À ce moment, un jeune homme se présenta devant l’officier.
– Que veux-tu, Dumont ?
– Lieutenant, c’est mon tour de faction. Je vais être tué. Vous connaissez ma mère et vous savez qu’elle ne survivra peut-être pas à ma mort. Voici une lettre dans laquelle je lui fais mes adieux. Me promettez-vous de la lui remettre ?
L’officier ne leva pas la tête, et d’un ton impassible il dit en prenant la lettre :
– Je la remettrai.
Dumont sortit, fit deux ou trois pas devant le poste et tomba.
– Lieutenant, observa le sergent, est-il bien nécessaire de faire ainsi tuer tous nos hommes ?
– Je ne raisonne pas, j’obéis. Le poste ne doit pas rester sans factionnaire. Quel est celui qui vient après Dumont ?
– C’est Bernier.
– Ah ! fit l’officier en pâlissant légèrement.
– Votre cousin, lieutenant.
– Je n’ai pas de parent, ici, sergent. Allez.
Le lieutenant plongea sa tête dans ses mains. Le cœur de cet homme devait être remué par des émotions fortes, car des gouttes perlaient sur son front plissé.
Pendant ce moment, le jeune Claude s’approcha de son sergent.
– Vous avez quelque chose à me dire ? demanda celui-ci avec bonté.
– Oui. Voici une lettre, et je désirerais qu’elle parvînt à la personne à qui elle est adressée.
– Je la jetterai à la poste dès que nous pourrons sortir.
– Non pas. Il faut que la personne la reçoive de vos mains, elle seule, pas même un domestique ; car c’est une personne riche.
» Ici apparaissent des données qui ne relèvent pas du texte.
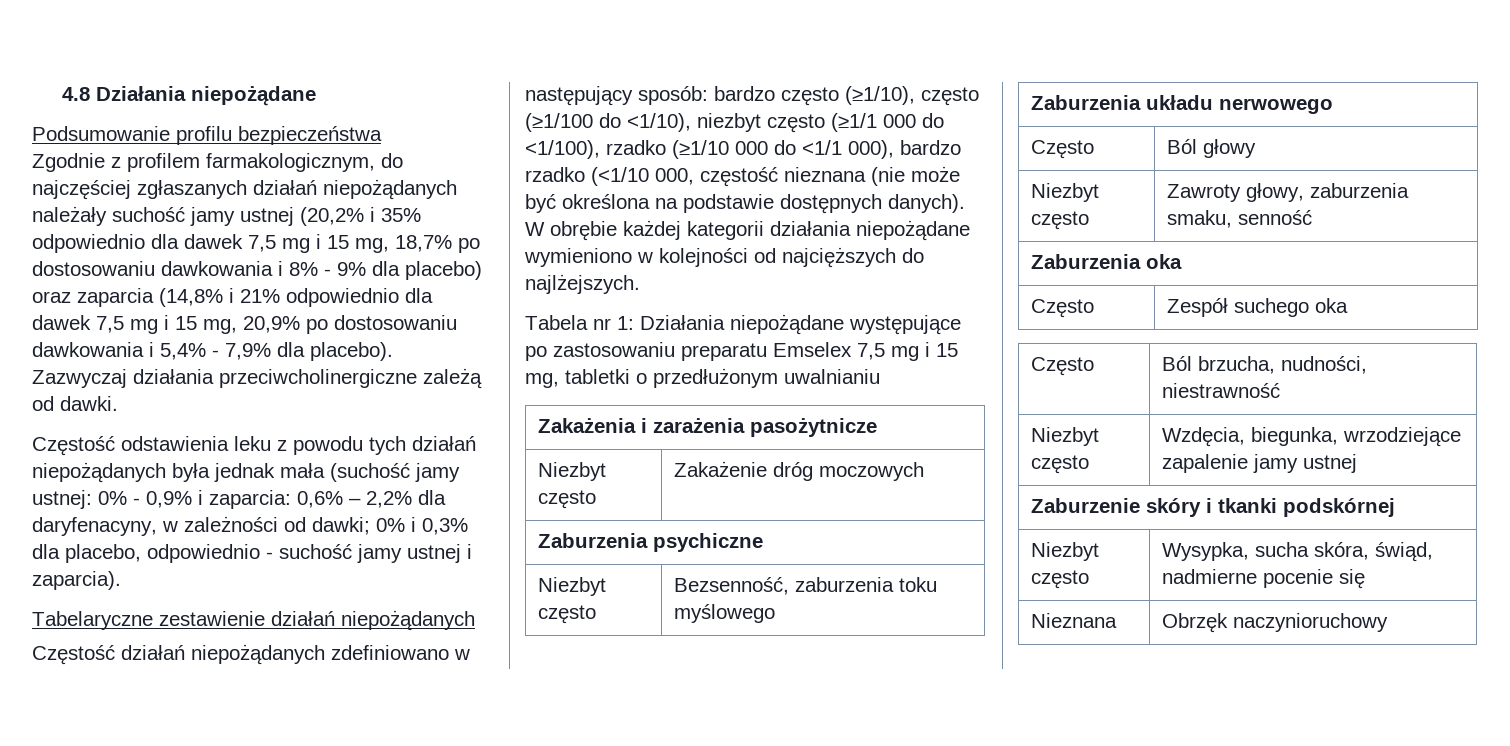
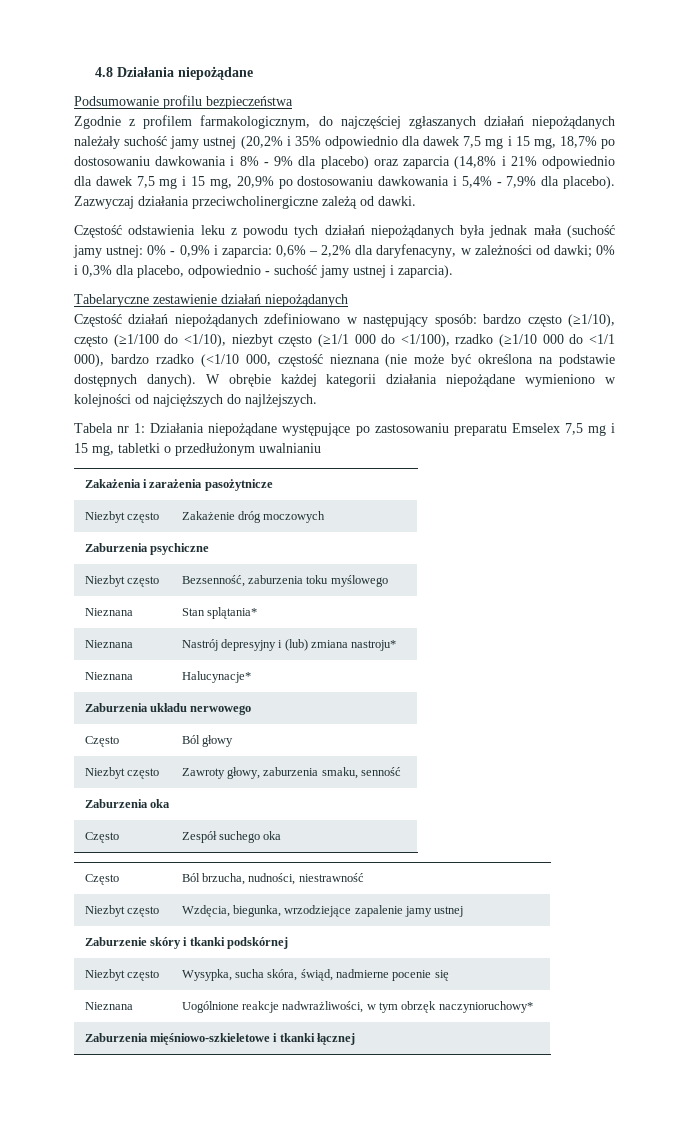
(775, 613) none -> [84,608,133,616] [181,607,257,619] [84,640,133,648] [181,639,397,651] [84,672,133,680] [181,671,251,683] // Nieznana | Stan splątania* // Nieznana | Nastrój depresyjny i (lub) zmiana nastroju* // Nieznana | Halucynacje*
[1161,613,1388,633] Obrzęk naczynioruchowy -> [181,1001,533,1013] [84,1033,356,1045] Uogólnione reakcje nadwrażliwości, w tym obrzęk naczynioruchowy* // Zaburzenia mięśniowo-szkieletowe i tkanki łącznej

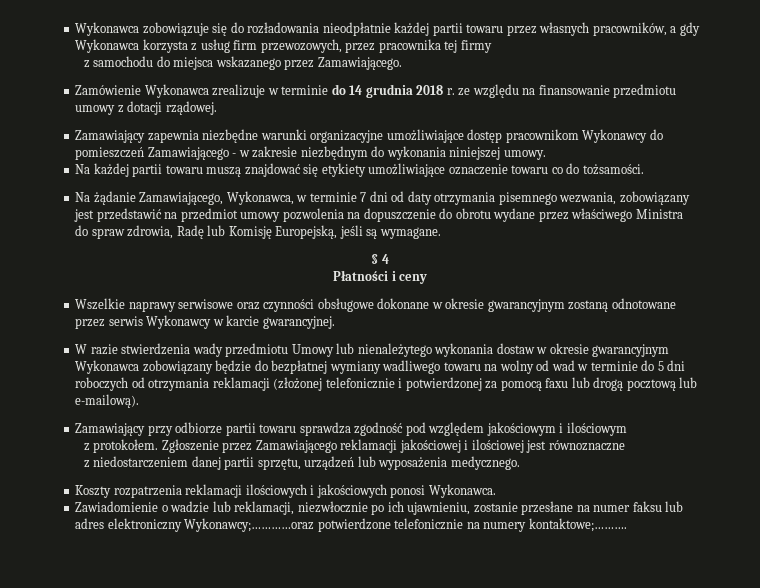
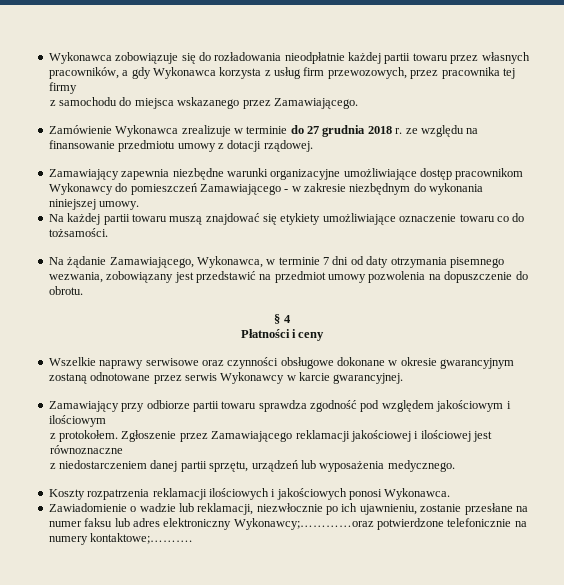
[349,85,363,95] 14 -> [307,126,319,134] 27
[455,208,683,222] [75,225,441,239] obrotu wydane przez właściwego Ministra do spraw zdrowia, Radę lub Komisję Europejską, jeśli są wymagane. -> [48,286,83,295] obrotu.
[75,343,670,357] [75,360,686,374] [75,377,698,391] [75,394,140,408] // W razie stwierdzenia wady przedmiotu Umowy lub nienależytego wykonania dostaw w okresie gwarancyjnym Wykonawca zobowiązany będzie do bezpłatnej wymiany wadliwego towaru na wolny od wad w terminie do 5 dni roboczych od otrzymania reklamacji (złożonej telefonicznie i potwierdzonej za pomocą faxu lub drogą pocztową lub e-mailową). -> (404, 378) none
– Eh bien, je vous jure que, si vous succombez, cette lettre sera remise par moi seul, à cette personne, seule aussi.
– Merci.
Et se tournant vers son chef, il lui dit :
– Lieutenant !
Bernier releva la tête.
– Qu’y a-t-il ?
– C’est moi, votre cousin, qui viens vous dire adieu. Je ne sais si ma mort influera sur votre destinée, mais rappelez-vous ceci, vous ne jouirez pas en paix de ce qu’elle pourra vous rapporter. Je n’implore pas pour moi, mais permettez à celui qui va mourir de vous dire qu’il est indigne de faire ainsi assassiner des hommes. Ceux qui sont derrière la barricade et qui m’attendent pour me frapper valent mieux que vous, lieutenant !…
– Assez !…
– Non, pas assez !… C’est un homme qui va mourir qui vous parle, vous devez l’écouter.
Et, étendant la main vers la tête de l’officier, il posa le doigt sur son front.
– Non, tu ne profiteras pas de ma mort et je te condamne au malheur !…
Un moment après, le soldat Bernier, le corps traversé d’une balle, tombait sur le trottoir.
– Sergent, cria l’officier, n’exposez plus personne et prévenez le poste du Palais de ce qui se passe ici.